Extrait à lire
==*==

« En expertise, la machine ne peut pas encore cerner l’épaisseur du temps »

Suzanne Gervais 27/02/2020
Stéphane Vaiedelich, responsable du laboratoire de recherche et de restauration du musée de la Musique, émet des réserves sur le recours à l’intelligence artificielle.
L’intelligence artificielle est-elle utile pour l’expertise des instruments ?
Je n’y crois pas une seconde. Pas pour des raisons technologiques, mais pour des raisons de connaissances historiques. Il existe très peu de sources sur les instruments de musique, et presque toutes, notamment les informations iconographiques doivent être passées au crible de l’analyse critique.
Prenons un violon de 1708, le Davidoff, l’une des pièces emblématiques de nos collections. D’après l’étiquette, il a été fabriqué par Stradivarius à Crémone. La datation de la table concorde. Regardons dans le détail : on a démontré qu’il a eu au moins trois manches différents, donc au moins trois touches si ce n’est plus. Je ne compte même pas le nombre de chevalets… L’instrument a dû être ouvert au moins six fois.
Un réseau de neurones artificiels ne peut donc pas dater avec certitude un instrument de musique ?
L’idée même d’un instrument authentique est une chimère : ce sont des objets d’usage, qui servent, qui passent de main en main, qui subissent des influences esthétiques diverses. La machine ne peut pas encore cerner l’épaisseur du temps, de l’histoire. Or, on ne peut pas détacher la vie des instruments de musique de l’histoire de l’art.
Est-ce à dire que l’intelligence artificielle est bannie de vos laboratoires ?

==*==

Exercice
Recopiez sans rien changer le passage de l'entretien sur l'expertise des instruments qui va de « Je n’y crois » jusqu'à « instrument de musique ? » inclus.

==*==

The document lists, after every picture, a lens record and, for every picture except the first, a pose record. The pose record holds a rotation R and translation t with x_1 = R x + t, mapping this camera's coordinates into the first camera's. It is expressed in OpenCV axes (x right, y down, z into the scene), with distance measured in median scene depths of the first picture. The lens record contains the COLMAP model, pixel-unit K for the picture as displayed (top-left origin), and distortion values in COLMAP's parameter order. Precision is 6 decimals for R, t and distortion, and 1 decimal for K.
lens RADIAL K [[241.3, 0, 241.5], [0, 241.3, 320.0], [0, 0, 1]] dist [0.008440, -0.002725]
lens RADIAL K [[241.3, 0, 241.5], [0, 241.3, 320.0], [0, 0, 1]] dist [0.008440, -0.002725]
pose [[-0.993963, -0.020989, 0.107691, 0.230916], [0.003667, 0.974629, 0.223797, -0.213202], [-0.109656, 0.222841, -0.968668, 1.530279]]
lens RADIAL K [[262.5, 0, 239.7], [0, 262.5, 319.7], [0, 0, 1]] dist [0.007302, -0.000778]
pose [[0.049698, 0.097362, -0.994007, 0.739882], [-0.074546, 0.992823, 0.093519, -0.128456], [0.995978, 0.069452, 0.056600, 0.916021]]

==*==

Corrigé
Je n’y crois pas une seconde. Pas pour des raisons technologiques, mais pour des raisons de connaissances historiques. Il existe très peu de sources sur les instruments de musique, et presque toutes, notamment les informations iconographiques doivent être passées au crible de l’analyse critique.
Prenons un violon de 1708, le Davidoff, l’une des pièces emblématiques de nos collections. D’après l’étiquette, il a été fabriqué par Stradivarius à Crémone. La datation de la table concorde. Regardons dans le détail : on a démontré qu’il a eu au moins trois manches différents, donc au moins trois touches si ce n’est plus. Je ne compte même pas le nombre de chevalets… L’instrument a dû être ouvert au moins six fois.
Un réseau de neurones artificiels ne peut donc pas dater avec certitude un instrument de musique ?